In order to transmit or receive electromagnetic signal, an antenna element must respond to an electromagnetic field traveling toward or from the desired direction. In order to respond to the electromagnetic signal, the antenna must have a finite physical extent or “aperture” in the desired polarization in order to interact with the field being transduced. One of the salient advantages of an arrangement such as that of the Praba patent is that it has finite extent in two dimensions. A planar array of planar patch antenna elements, when viewed from a direction orthogonal to the plane of the array, has a physical extent which substantially equals the patch dimension for the polarization in question. Viewed from a location within the plane of the array, however, each patch antenna has substantially zero projected extent or dimension, at least in one polarization. Consequently, the ability of a planar array of planar or patch antennas to transceive in the direction of the plane may be limited, or in antenna terms it may have relatively low “gain”. In addition to the problem of lack of projected dimension which results in low gain in the plane of the array, there is the problem that radiation to or from any one element of the array must pass by one or more adjacent antenna elements. These adjacent antenna elements tend to interact with so much field as may exist, which in turn tends to “block” the field to or from adjacent antenna elements. This interaction between mutually adjacent antenna elements of an array is termed “mutual coupling.” One manifestation of mutual coupling is a tendency of the impedance of the antenna element to be dependent on the signal transduced by the adjacent (and sometimes semi-adjacent) elements.
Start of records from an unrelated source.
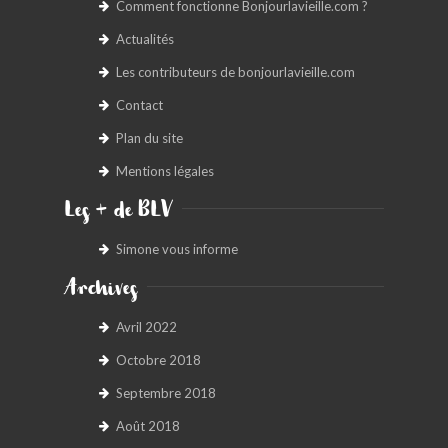
Comment fonctionne Bonjourlavieille.com ?
Actualités
Les contributeurs de bonjourlavieille.com
Contact
Plan du site
Mentions légales
Les + de BLV
Simone vous informe
Archives
Avril 2022
Octobre 2018
Septembre 2018
Août 2018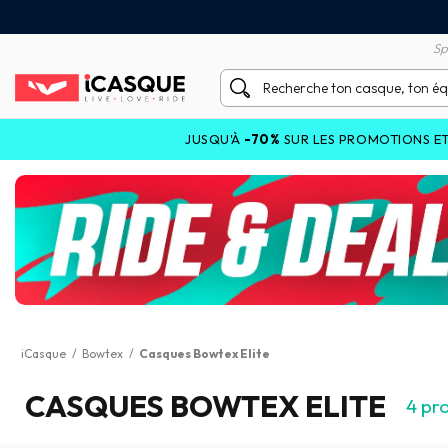
tisfait ou remboursé 60 jours
Livraison gratuite en Point
Sp
JUSQU'À
-70%
SUR LES PROMOTIONS ET JUSQU
iCasque
/
Bowtex
/
Casques Bowtex Elite
CASQUES BOWTEX ELITE
4
pro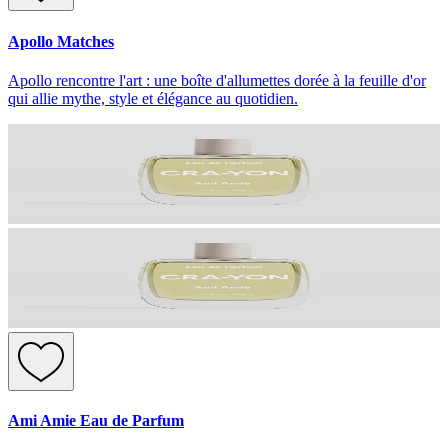
Apollo Matches
Apollo rencontre l'art : une boîte d'allumettes dorée à la feuille d'or
qui allie mythe, style et élégance au quotidien.
Ami Amie Eau de Parfum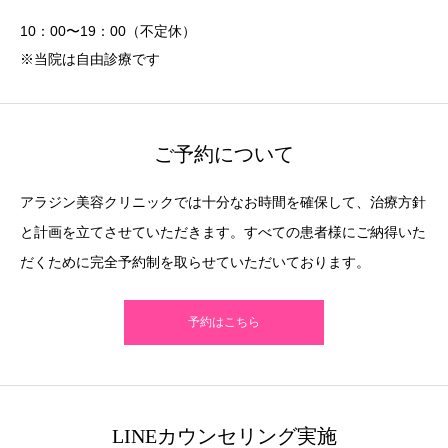
10：00〜19：00（不定休）
※当院は自由診療です
ご予約について
アラジン美容クリニックでは十分なお時間を確保して、治療方針
と計画を立てさせていただきます。すべての患者様にご納得いた
だくために完全予約制を取らせていただいております。
予約はこちら
LINEカウンセリング実施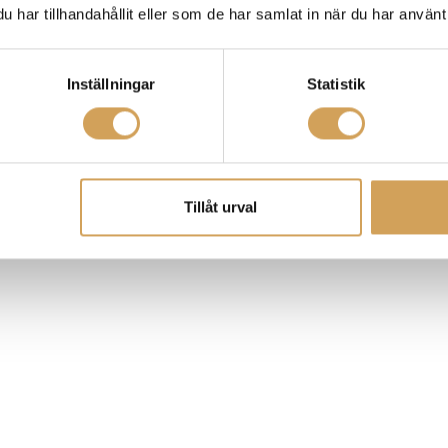
har tillhandahållit eller som de har samlat in när du har använt 
Inställningar
Statistik
Tillåt urval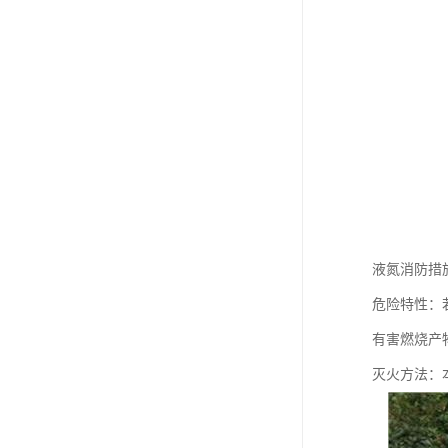
液氮消防措
危险特性：
有害燃烧产
灭火方法：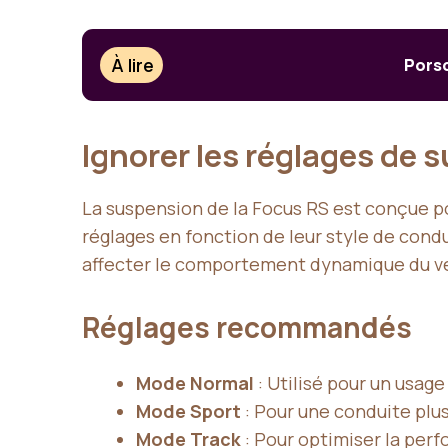
À lire
Porsc
Ignorer les réglages de 
La suspension de la Focus RS est conçue po
réglages en fonction de leur style de cond
affecter le comportement dynamique du vé
Réglages recommandés
Mode Normal
: Utilisé pour un usage
Mode Sport
: Pour une conduite plu
Mode Track
: Pour optimiser la perf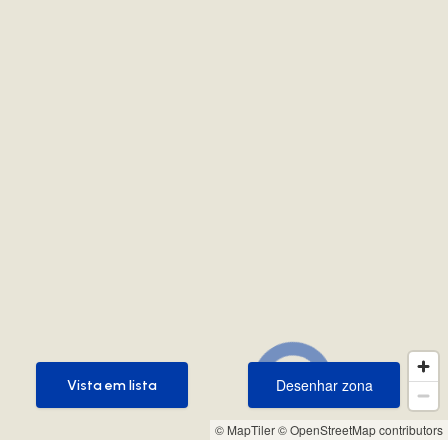
Desenhar zona
Vista em lista
Desenhar zona
Vista em lista
© MapTiler
© OpenStreetMap contributors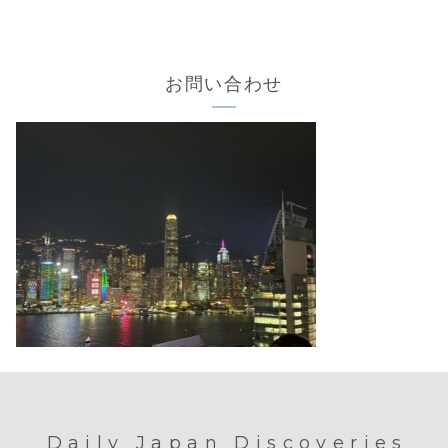
お問い合わせ
Daily Japan Discoveries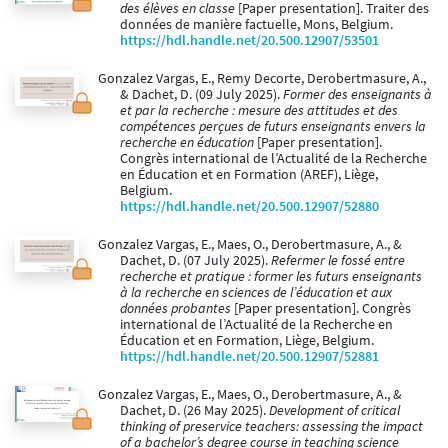
des élèves en classe
[Paper presentation]. Traiter des
données de manière factuelle, Mons, Belgium.
https://hdl.handle.net/20.500.12907/53501
Gonzalez Vargas, E., Remy Decorte, Derobertmasure, A.,
& Dachet, D. (09 July 2025).
Former des enseignants à
et par la recherche : mesure des attitudes et des
compétences perçues de futurs enseignants envers la
recherche en éducation
[Paper presentation].
Congrès international de l’Actualité de la Recherche
en Éducation et en Formation (AREF), Liège,
Belgium.
https://hdl.handle.net/20.500.12907/52880
Gonzalez Vargas, E., Maes, O., Derobertmasure, A., &
Dachet, D. (07 July 2025).
Refermer le fossé entre
recherche et pratique : former les futurs enseignants
à la recherche en sciences de l’éducation et aux
données probantes
[Paper presentation]. Congrès
international de l’Actualité de la Recherche en
Éducation et en Formation, Liège, Belgium.
https://hdl.handle.net/20.500.12907/52881
Gonzalez Vargas, E., Maes, O., Derobertmasure, A., &
Dachet, D. (26 May 2025).
Development of critical
thinking of preservice teachers: assessing the impact
of a bachelor’s degree course in teaching science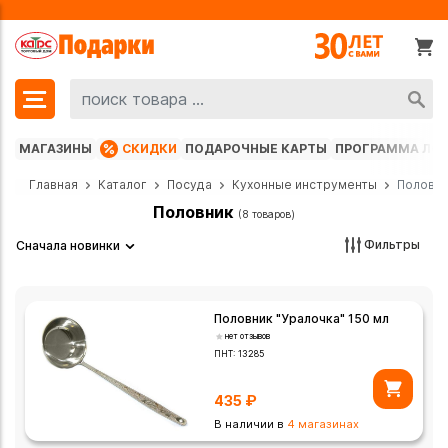
МАГАЗИНЫ
СКИДКИ
ПОДАРОЧНЫЕ КАРТЫ
ПРОГРАММА ЛО
Главная
Каталог
Посуда
Кухонные инструменты
Половн
Половник
(8 товаров)
Фильтры
Сначала новинки
Половник "Уралочка" 150 мл
нет отзывов
ПНТ:
13285
435
₽
В наличии в
4 магазинах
Mutual coupling often has adverse consequences in the overall operation of the array, and may be undesired.
It is desirable to be able to produce as much radiated power as possible in the transmitting mode of the antenna array in order to maximize the power aperture efficiency. The passage of electromagnetic signal through the radome results in heating of the radome. Since the radome may also be subject to substantial solar loading, it is desirable to reduce the radome temperature.
Improved or alternative antenna arrays and elements therefor are desired.